What you should do. Every entry must be set down exactly in the answer; no pictures should appear.

-*-*-

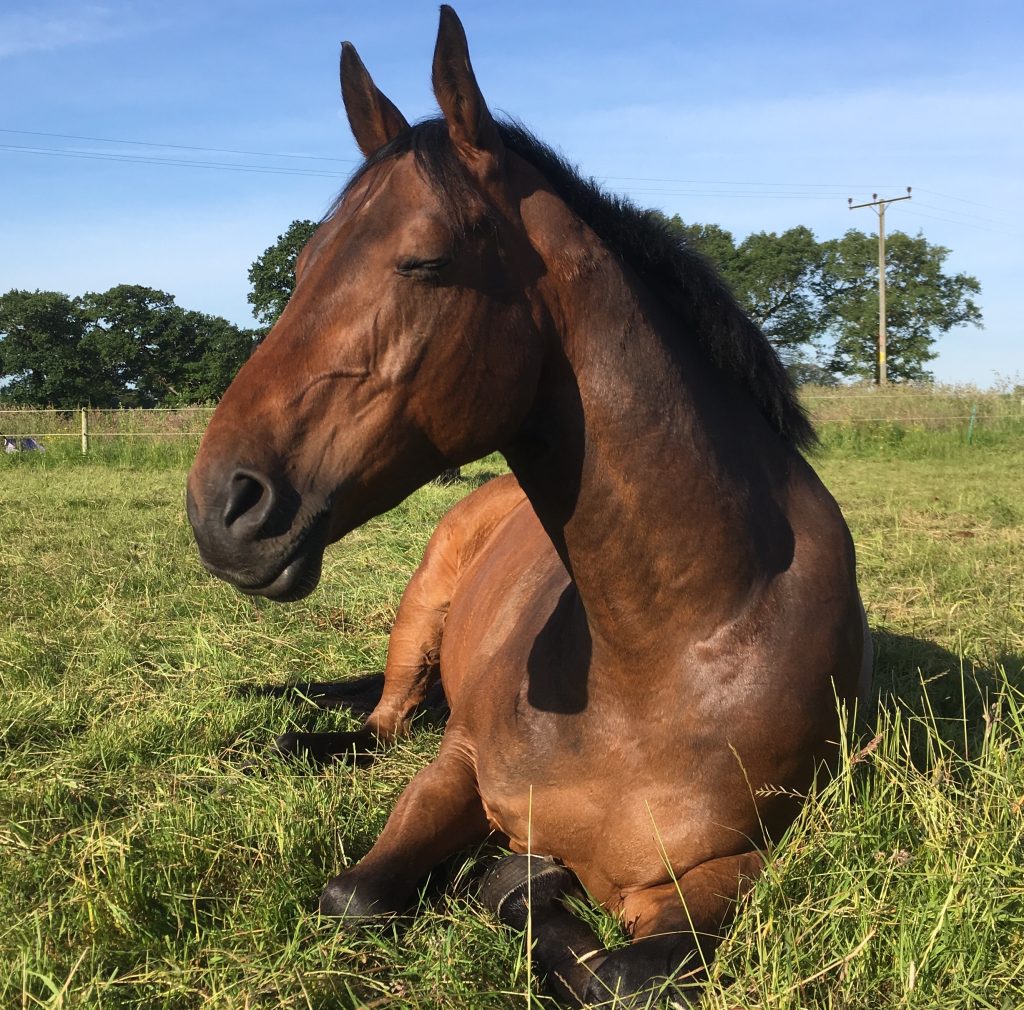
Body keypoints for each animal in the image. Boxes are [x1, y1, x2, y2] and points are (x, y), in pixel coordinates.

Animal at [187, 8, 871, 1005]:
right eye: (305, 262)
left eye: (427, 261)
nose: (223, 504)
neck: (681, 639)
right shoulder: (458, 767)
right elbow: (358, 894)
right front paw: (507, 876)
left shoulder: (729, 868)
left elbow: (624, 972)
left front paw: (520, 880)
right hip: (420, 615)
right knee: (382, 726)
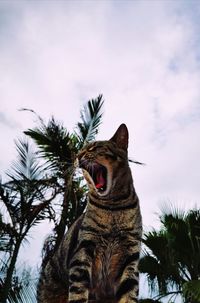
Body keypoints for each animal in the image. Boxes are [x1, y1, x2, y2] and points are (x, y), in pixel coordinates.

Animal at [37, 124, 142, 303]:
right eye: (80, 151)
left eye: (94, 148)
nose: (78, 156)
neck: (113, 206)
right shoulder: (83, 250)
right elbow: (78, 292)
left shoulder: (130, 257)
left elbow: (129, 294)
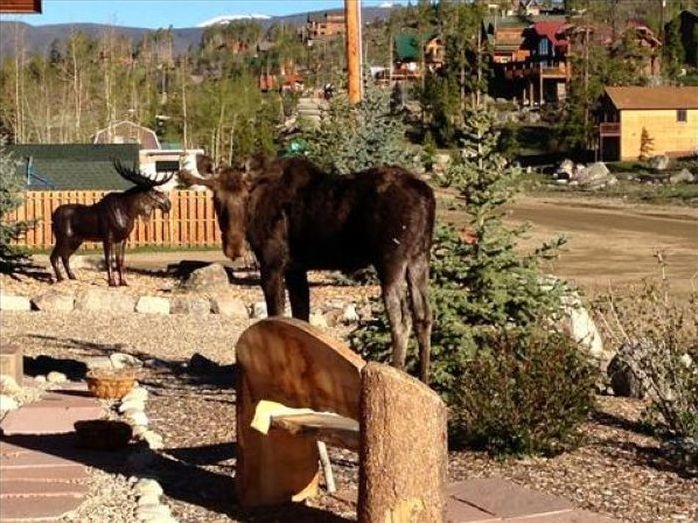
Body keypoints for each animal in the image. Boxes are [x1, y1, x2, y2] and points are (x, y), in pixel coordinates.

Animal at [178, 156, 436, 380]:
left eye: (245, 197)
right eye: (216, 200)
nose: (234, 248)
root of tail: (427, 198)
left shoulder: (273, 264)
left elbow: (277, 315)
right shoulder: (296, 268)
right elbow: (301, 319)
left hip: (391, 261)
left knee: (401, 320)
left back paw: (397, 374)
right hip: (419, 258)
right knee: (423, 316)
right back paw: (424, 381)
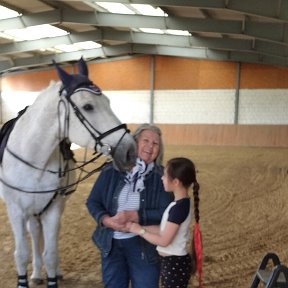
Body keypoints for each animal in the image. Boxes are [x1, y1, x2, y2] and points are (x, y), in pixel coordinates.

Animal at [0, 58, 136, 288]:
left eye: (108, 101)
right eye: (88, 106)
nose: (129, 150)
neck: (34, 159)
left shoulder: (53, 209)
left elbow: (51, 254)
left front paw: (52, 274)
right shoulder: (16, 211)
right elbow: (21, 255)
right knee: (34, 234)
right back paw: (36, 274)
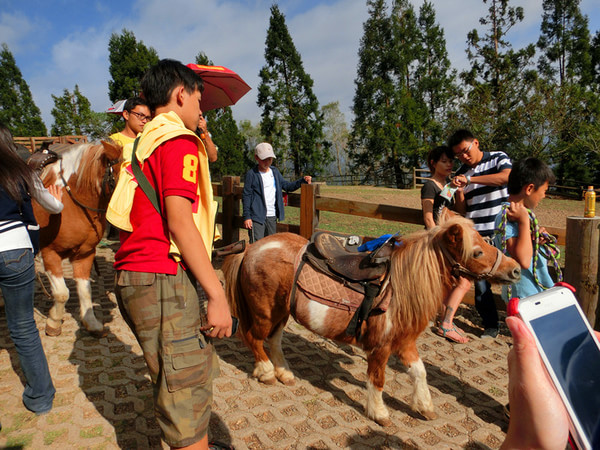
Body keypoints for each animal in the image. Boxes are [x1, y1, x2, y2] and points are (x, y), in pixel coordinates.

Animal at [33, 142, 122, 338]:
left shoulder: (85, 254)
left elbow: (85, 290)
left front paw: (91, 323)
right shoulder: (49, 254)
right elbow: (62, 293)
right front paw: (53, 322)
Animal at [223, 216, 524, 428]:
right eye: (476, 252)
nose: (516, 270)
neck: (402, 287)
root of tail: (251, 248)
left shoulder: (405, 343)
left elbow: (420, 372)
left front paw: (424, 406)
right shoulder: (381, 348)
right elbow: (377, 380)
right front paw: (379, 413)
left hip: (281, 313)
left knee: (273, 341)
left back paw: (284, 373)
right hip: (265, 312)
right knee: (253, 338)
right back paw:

-*-*-

Answer section.
Body keypoints for each animal in the image. Boxes are [x1, y1, x2, y2] and points are (x, y), in pixel coordinates.

Animal at [187, 8, 871, 1005]:
right eye: (305, 262)
left eye: (427, 261)
nose: (223, 504)
neck: (681, 639)
right shoulder: (458, 767)
right elbow: (358, 894)
right front paw: (507, 876)
left shoulder: (729, 868)
left elbow: (624, 972)
left front paw: (520, 880)
right hip: (420, 615)
right knee: (382, 726)
Body keypoints for each animal in the image. Boxes are [x1, y1, x2, y2] and points are (x, y), in pixel coordinates.

Animal at [37, 124, 142, 303]:
right eye: (80, 151)
left eye: (94, 148)
nose: (78, 156)
neck: (113, 206)
right shoulder: (83, 250)
right elbow: (78, 292)
left shoulder: (130, 257)
left elbow: (129, 294)
Body keypoints for each animal in the image. Boxes are [x1, y1, x2, y2] and points are (x, y), in pixel coordinates.

Animal at [178, 156, 436, 380]:
left eye: (245, 197)
right eye: (216, 200)
nose: (234, 248)
root of tail: (427, 198)
left shoulder: (273, 264)
left elbow: (277, 315)
right shoulder: (296, 268)
right elbow: (301, 319)
left hip: (391, 261)
left knee: (401, 320)
left back paw: (397, 374)
right hip: (419, 258)
right knee: (423, 316)
right back paw: (424, 381)
Body keypoints for each animal in the image. Boxes are [x1, y1, x2, y2] and points are (x, y), in pixel coordinates.

Animal at [0, 58, 136, 288]:
left eye: (108, 101)
right eye: (88, 106)
nose: (129, 150)
neck: (34, 159)
left shoulder: (53, 209)
left elbow: (51, 254)
left front paw: (52, 274)
right shoulder: (16, 211)
right elbow: (21, 255)
right knee: (34, 234)
right back paw: (36, 274)
Body keypoints for each animal in the image. Boxes are [x1, y1, x2, y2] and points are (x, y), in pixel coordinates.

Animal at [33, 142, 122, 338]:
left shoulder: (85, 254)
left elbow: (85, 290)
left front paw: (91, 323)
right shoulder: (49, 254)
right elbow: (62, 293)
right front paw: (53, 322)
Animal at [223, 216, 524, 428]:
right eye: (476, 252)
nose: (516, 270)
neck: (402, 287)
root of tail: (251, 248)
left shoulder: (405, 343)
left elbow: (420, 372)
left front paw: (424, 406)
right shoulder: (381, 348)
right elbow: (377, 380)
right front paw: (379, 413)
left hip: (281, 313)
left knee: (273, 341)
left back paw: (284, 373)
right hip: (265, 312)
right knee: (253, 338)
right back paw:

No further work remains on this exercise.